Initially this might mean shooting JPEG as iPads and RAFs don’t exactly play well together where editing is concerned.1 Even that might be ok—since switching over to Fujifilm, I’ve been shooting JPEG a lot more—but this is where Fuji needs to step in. What’s stopping them from giving their iOS app the ability to process RAF files the same way their cameras do? In fact, now that I think of it, why doesn’t it already?2 Fuji could also conceivably let users shoot “tethered” wirelessly to an iPhone or iPad. JPEGs get pushed merrily along, complete with GPS coordinates to the Photos app and then to the cloud, RAFs sit in the app waiting to be processed out to JPEGs. RAFs could also be stored on your iCloud Drive,3 or deleted when you’re done editing or your device runs out of space. Making use of extensions, our photos will gain access to VSCO filters via their iOS app which is considerably more affordable than their desktop alternative. That’s just one example of photo-editing.

Even if the idea of using an iPad exclusively doesn’t sound appealling, iCloud Drive offers some great potential features. Go on vacation, shoot for a day, then copy all your photos to your iPad. They’ll be backed up, and waiting for you to edit back home on your Mac.

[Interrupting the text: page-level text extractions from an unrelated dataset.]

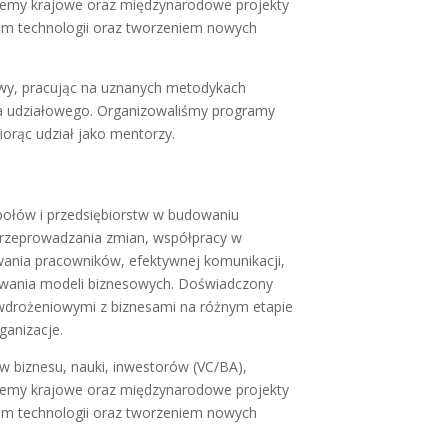
izujemy krajowe oraz międzynarodowe projekty
rem technologii oraz tworzeniem nowych
owy, pracując na uznanych metodykach
a udziałowego. Organizowaliśmy programy
orąc udział jako mentorzy.
połów i przedsiębiorstw w budowaniu
przeprowadzania zmian, współpracy w
ania pracowników, efektywnej komunikacji,
kowania modeli biznesowych. Doświadczony
 wdrożeniowymi z biznesami na różnym etapie
ganizacje.
w biznesu, nauki, inwestorów (VC/BA),
izujemy krajowe oraz międzynarodowe projekty
rem technologii oraz tworzeniem nowych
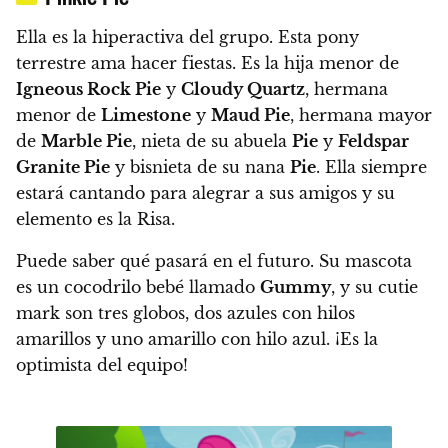
Ella es la hiperactiva del grupo. Esta pony
terrestre ama hacer fiestas.
Es la hija menor de
Igneous Rock Pie
y
Cloudy Quartz
, hermana
menor de
Limestone
y
Maud Pie
, hermana mayor
de
Marble Pie
, nieta de su abuela
Pie
y
Feldspar
Granite Pie
y bisnieta de su nana
Pie
.
Ella siempre
estará cantando para alegrar a sus amigos y su
elemento es la Risa
.
Puede saber qué pasará en el futuro. Su mascota
es un cocodrilo bebé llamado
Gummy
, y
su cutie
mark son tres globos, dos azules con hilos
amarillos y uno amarillo con hilo azul. ¡Es la
optimista del equipo!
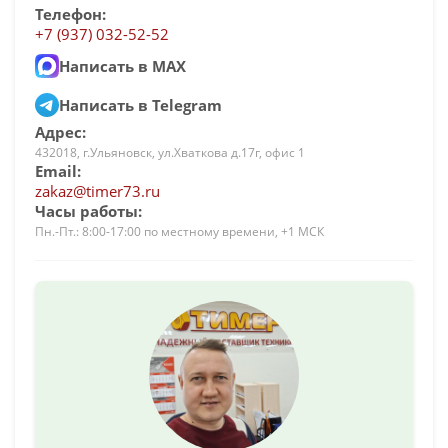
Телефон:
+7 (937) 032-52-52
Написать в MAX
Написать в Telegram
Адрес:
432018, г.Ульяновск, ул.Хваткова д.17г, офис 1
Email:
zakaz@timer73.ru
Часы работы:
Пн.-Пт.: 8:00-17:00 по местному времени, +1 МСК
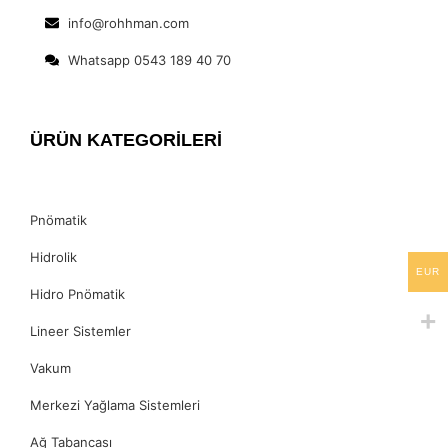
info@rohhman.com
Whatsapp 0543 189 40 70
ÜRÜN KATEGORİLERİ
Pnömatik
Hidrolik
EUR
Hidro Pnömatik
Lineer Sistemler
Vakum
Merkezi Yağlama Sistemleri
Ağ Tabancası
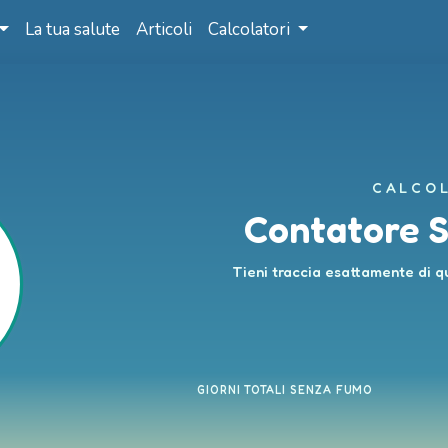
La tua salute
Articoli
Calcolatori
CALCOL
Contatore 
Tieni traccia esattamente di 
GIORNI TOTALI SENZA FUMO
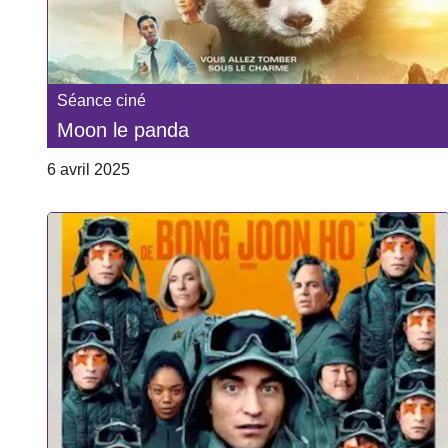
Séance ciné
Moon le panda
6 avril 2025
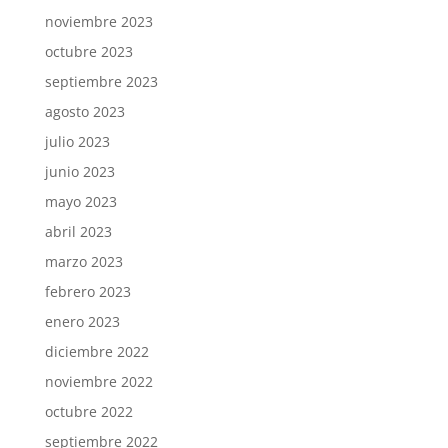
noviembre 2023
octubre 2023
septiembre 2023
agosto 2023
julio 2023
junio 2023
mayo 2023
abril 2023
marzo 2023
febrero 2023
enero 2023
diciembre 2022
noviembre 2022
octubre 2022
septiembre 2022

In short, I hope Fuji have their devs working hard on adding as many iOS 8/Yosemite/iCloud features as possible, as soon as possible. Getting my photos onto my iDevice needs to be even faster and easier than it is now. There are too many hoops to jump through, too much back and forth connecting, reconnecting. I want to open my Fujifilm app, select my camera, and start mucking with images. I want to edit on my devices with real Fujifilm X-Trans demosaicing algorithms and Lens Modulation Optimizers.4 This, in my opinion, is how Fuji will come away from the smartphone camera slaughter as unscathed as possible, and ahead of their competition. By embracing it.

  1. There should be no trouble storing RAF files on your device, and iCloud via Fujifilm’s app.
  2. Manually processing photos in-camera is not fun.
  3. At $3.99/month for 200GB, this is a decent-sized photo library and isn’t a bad price for a remote backup of all of it. Now if only Fuji offered lossless compression of their RAF format.
  4. Not Adobe’s reverse-engineered Camera profiles.